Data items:
· · · ·

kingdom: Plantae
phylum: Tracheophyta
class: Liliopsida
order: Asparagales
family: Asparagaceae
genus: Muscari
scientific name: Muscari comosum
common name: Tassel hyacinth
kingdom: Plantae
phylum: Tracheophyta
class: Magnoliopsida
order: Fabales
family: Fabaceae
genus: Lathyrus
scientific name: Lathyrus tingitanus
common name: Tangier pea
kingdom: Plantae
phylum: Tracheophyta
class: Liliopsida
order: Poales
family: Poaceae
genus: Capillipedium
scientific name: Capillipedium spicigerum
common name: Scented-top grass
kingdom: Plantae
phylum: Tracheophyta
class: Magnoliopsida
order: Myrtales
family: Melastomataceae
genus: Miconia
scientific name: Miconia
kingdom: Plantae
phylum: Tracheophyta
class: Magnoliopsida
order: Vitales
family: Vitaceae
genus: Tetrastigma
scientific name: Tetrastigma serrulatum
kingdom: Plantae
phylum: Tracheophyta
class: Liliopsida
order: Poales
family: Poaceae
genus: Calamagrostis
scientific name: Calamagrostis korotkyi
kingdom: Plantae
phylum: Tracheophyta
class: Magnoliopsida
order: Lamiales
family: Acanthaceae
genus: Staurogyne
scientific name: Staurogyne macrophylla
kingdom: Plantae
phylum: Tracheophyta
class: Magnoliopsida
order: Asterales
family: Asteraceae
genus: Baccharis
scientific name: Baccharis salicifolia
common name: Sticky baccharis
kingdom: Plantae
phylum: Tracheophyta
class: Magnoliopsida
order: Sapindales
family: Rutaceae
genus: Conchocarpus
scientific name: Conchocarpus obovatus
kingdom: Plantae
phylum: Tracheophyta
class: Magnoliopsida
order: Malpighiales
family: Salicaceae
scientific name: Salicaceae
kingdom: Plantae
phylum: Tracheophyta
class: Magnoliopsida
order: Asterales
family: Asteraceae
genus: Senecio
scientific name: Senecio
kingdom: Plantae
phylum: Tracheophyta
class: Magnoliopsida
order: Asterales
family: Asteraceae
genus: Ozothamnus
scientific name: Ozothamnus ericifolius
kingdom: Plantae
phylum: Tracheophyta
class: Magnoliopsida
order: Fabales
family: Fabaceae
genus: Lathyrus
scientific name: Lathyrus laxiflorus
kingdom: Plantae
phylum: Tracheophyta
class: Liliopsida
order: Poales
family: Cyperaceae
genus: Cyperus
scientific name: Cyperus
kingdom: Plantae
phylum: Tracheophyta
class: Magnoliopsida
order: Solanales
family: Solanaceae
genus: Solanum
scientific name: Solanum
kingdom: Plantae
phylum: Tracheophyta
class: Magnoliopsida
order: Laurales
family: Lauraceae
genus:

· · · ·

Stated problem: Count the lines in the records above that contain the string "common" and give only that number.

Output: 4